## Records supplied
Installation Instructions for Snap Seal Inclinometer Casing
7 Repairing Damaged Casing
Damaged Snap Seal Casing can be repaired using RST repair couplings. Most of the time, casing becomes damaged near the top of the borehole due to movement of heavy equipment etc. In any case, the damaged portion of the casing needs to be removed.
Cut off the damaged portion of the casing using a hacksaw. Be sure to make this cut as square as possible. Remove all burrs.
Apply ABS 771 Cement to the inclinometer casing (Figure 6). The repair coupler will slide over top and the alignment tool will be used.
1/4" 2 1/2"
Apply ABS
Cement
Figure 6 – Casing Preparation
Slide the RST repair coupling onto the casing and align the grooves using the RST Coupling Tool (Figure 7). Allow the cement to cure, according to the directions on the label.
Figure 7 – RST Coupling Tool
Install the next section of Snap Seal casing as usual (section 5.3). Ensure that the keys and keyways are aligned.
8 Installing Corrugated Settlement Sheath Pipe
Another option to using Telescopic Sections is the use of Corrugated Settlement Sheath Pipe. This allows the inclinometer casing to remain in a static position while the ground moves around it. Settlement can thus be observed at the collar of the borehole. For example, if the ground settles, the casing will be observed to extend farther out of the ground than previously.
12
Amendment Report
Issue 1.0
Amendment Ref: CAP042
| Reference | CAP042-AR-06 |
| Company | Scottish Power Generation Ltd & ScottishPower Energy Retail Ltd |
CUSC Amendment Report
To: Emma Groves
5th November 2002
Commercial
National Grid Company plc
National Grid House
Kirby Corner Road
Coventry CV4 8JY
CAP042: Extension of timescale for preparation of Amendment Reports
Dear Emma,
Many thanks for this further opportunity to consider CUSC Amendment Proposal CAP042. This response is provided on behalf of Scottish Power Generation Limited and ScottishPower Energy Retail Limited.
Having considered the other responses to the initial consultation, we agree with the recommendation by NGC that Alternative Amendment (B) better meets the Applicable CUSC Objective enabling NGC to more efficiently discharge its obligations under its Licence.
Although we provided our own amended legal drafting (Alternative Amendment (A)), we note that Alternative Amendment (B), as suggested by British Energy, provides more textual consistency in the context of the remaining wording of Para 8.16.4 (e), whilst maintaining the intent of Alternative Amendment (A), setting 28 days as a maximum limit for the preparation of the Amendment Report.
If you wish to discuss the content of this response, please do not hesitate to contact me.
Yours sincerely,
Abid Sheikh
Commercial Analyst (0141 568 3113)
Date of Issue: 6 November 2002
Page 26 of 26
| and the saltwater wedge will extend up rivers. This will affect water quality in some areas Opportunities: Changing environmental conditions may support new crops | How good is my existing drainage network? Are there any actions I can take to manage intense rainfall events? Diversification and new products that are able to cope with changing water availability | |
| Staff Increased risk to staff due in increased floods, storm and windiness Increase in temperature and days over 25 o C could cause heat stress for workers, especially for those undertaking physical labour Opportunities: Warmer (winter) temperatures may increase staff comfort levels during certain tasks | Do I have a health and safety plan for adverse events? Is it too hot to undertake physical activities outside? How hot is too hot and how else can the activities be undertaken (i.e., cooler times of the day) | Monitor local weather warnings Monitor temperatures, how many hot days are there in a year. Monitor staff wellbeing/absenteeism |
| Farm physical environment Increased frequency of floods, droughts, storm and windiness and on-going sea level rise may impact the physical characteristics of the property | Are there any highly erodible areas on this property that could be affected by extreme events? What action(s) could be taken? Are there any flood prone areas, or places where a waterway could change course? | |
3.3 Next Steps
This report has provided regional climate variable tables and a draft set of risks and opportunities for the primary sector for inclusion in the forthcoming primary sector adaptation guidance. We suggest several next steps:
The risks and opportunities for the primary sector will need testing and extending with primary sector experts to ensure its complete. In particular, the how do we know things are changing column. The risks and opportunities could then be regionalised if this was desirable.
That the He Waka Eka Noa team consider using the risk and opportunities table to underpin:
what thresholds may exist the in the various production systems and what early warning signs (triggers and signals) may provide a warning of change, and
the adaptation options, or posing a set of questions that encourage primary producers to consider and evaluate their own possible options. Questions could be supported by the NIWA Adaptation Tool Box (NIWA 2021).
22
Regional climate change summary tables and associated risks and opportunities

## Exercise description
Give back the complete data, each line unchanged.

## Problem solution
Installation Instructions for Snap Seal Inclinometer Casing
7 Repairing Damaged Casing
Damaged Snap Seal Casing can be repaired using RST repair couplings. Most of the time, casing becomes damaged near the top of the borehole due to movement of heavy equipment etc. In any case, the damaged portion of the casing needs to be removed.
Cut off the damaged portion of the casing using a hacksaw. Be sure to make this cut as square as possible. Remove all burrs.
Apply ABS 771 Cement to the inclinometer casing (Figure 6). The repair coupler will slide over top and the alignment tool will be used.
1/4" 2 1/2"
Apply ABS
Cement
Figure 6 – Casing Preparation
Slide the RST repair coupling onto the casing and align the grooves using the RST Coupling Tool (Figure 7). Allow the cement to cure, according to the directions on the label.
Figure 7 – RST Coupling Tool
Install the next section of Snap Seal casing as usual (section 5.3). Ensure that the keys and keyways are aligned.
8 Installing Corrugated Settlement Sheath Pipe
Another option to using Telescopic Sections is the use of Corrugated Settlement Sheath Pipe. This allows the inclinometer casing to remain in a static position while the ground moves around it. Settlement can thus be observed at the collar of the borehole. For example, if the ground settles, the casing will be observed to extend farther out of the ground than previously.
12
Amendment Report
Issue 1.0
Amendment Ref: CAP042
| Reference | CAP042-AR-06 |
| Company | Scottish Power Generation Ltd & ScottishPower Energy Retail Ltd |
CUSC Amendment Report
To: Emma Groves
5th November 2002
Commercial
National Grid Company plc
National Grid House
Kirby Corner Road
Coventry CV4 8JY
CAP042: Extension of timescale for preparation of Amendment Reports
Dear Emma,
Many thanks for this further opportunity to consider CUSC Amendment Proposal CAP042. This response is provided on behalf of Scottish Power Generation Limited and ScottishPower Energy Retail Limited.
Having considered the other responses to the initial consultation, we agree with the recommendation by NGC that Alternative Amendment (B) better meets the Applicable CUSC Objective enabling NGC to more efficiently discharge its obligations under its Licence.
Although we provided our own amended legal drafting (Alternative Amendment (A)), we note that Alternative Amendment (B), as suggested by British Energy, provides more textual consistency in the context of the remaining wording of Para 8.16.4 (e), whilst maintaining the intent of Alternative Amendment (A), setting 28 days as a maximum limit for the preparation of the Amendment Report.
If you wish to discuss the content of this response, please do not hesitate to contact me.
Yours sincerely,
Abid Sheikh
Commercial Analyst (0141 568 3113)
Date of Issue: 6 November 2002
Page 26 of 26
| and the saltwater wedge will extend up rivers. This will affect water quality in some areas Opportunities: Changing environmental conditions may support new crops | How good is my existing drainage network? Are there any actions I can take to manage intense rainfall events? Diversification and new products that are able to cope with changing water availability | |
| Staff Increased risk to staff due in increased floods, storm and windiness Increase in temperature and days over 25 o C could cause heat stress for workers, especially for those undertaking physical labour Opportunities: Warmer (winter) temperatures may increase staff comfort levels during certain tasks | Do I have a health and safety plan for adverse events? Is it too hot to undertake physical activities outside? How hot is too hot and how else can the activities be undertaken (i.e., cooler times of the day) | Monitor local weather warnings Monitor temperatures, how many hot days are there in a year. Monitor staff wellbeing/absenteeism |
| Farm physical environment Increased frequency of floods, droughts, storm and windiness and on-going sea level rise may impact the physical characteristics of the property | Are there any highly erodible areas on this property that could be affected by extreme events? What action(s) could be taken? Are there any flood prone areas, or places where a waterway could change course? | |
3.3 Next Steps
This report has provided regional climate variable tables and a draft set of risks and opportunities for the primary sector for inclusion in the forthcoming primary sector adaptation guidance. We suggest several next steps:
The risks and opportunities for the primary sector will need testing and extending with primary sector experts to ensure its complete. In particular, the how do we know things are changing column. The risks and opportunities could then be regionalised if this was desirable.
That the He Waka Eka Noa team consider using the risk and opportunities table to underpin:
what thresholds may exist the in the various production systems and what early warning signs (triggers and signals) may provide a warning of change, and
the adaptation options, or posing a set of questions that encourage primary producers to consider and evaluate their own possible options. Questions could be supported by the NIWA Adaptation Tool Box (NIWA 2021).
22
Regional climate change summary tables and associated risks and opportunities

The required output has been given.